Abortion, Forced Sterilization at the Heart of ‘Yellowstone’ Sibling Feud

July 19th, 2020 11:11 PM

Why does Beth Dutton hate her brother Jamie? The horrific answer to this longstanding question has finally been answered forYellowstone viewers on Sunday night. When Beth was a teen, Jamie knowingly took her to get an abortion at a clinic that forcibly sterilized women without their consent.

When Beth and Rip were involved as teens she became pregnant. She asked Jamie to help her get an abortion. To keep it a secret from the community, Jamie drove her to an Indian Health Clinic on the nearby reservation. He went in to arrange things with the white woman at the front desk.

The woman was surprised to see a white boy and advised him to take his sister to a Planned Parenthood in Billings instead. He showed his ID as proof that “everyone would know” if he took her there.

The woman at the clinic warned him “a requirement of patients receiving an abortion at this clinic is forced sterilization.” Jamie accepted this information and heartlessly brought his sister in anyway, without telling her what would happen.

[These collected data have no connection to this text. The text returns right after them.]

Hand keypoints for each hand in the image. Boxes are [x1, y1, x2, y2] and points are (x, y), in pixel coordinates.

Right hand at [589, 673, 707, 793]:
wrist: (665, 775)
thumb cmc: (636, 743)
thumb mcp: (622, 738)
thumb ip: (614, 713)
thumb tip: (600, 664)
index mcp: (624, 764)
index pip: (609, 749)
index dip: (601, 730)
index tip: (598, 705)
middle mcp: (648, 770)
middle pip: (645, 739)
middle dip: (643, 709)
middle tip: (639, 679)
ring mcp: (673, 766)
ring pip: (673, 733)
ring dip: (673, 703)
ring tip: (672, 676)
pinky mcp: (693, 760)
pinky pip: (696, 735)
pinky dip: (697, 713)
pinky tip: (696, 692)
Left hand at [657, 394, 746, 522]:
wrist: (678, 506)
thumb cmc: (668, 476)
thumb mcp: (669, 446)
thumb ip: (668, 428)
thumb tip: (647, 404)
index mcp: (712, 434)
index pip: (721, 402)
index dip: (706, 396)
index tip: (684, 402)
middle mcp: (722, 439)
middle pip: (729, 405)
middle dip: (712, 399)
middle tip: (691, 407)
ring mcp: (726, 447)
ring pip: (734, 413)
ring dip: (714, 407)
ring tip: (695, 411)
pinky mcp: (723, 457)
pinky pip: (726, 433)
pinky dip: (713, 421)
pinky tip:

Present-day Beth awoke in Rip’s bed tortured by this memory and her sense of loss. She refused to tell him what is wrong, only saying: “I’ve made two decisions in my life based on fear and they cost me everything.” 

Last week, Beth Dutton tearfully admitted to Rip that she cannot have children, but did not explain why. She feared this would make him reject her, but he didn’t. 

Although it’s not a provable historic fact that such a clinic would have sterilized Beth (a white woman from a wealthy family), it is an ugly, true piece of history that the U.S.-run Indian Health Service sterilized thousands of Native American women, often without consent or directly counter to their wishes, during the 1960s and 70s. Some estimated 25 percent or more Native American women of childbearing age were sterilized in those years in an effort to control populations.

Also this week on Yellowstone, a bank’s foreclosure notice drove a horse breeder to suicide. During his first day on the job as livestock commissioner, Kayce Dutton broke the law to try to help the man’s family by rounding up his horses and selling them off and giving the money to the family without the bank’s knowledge. Tribal leader Thomas Rainwater also visited John Dutton to join forces against Market Equities’ plan to build a city in the middle of their valley. Rainwater told John, “we’ll have nothing to fight over if they build a city on it.”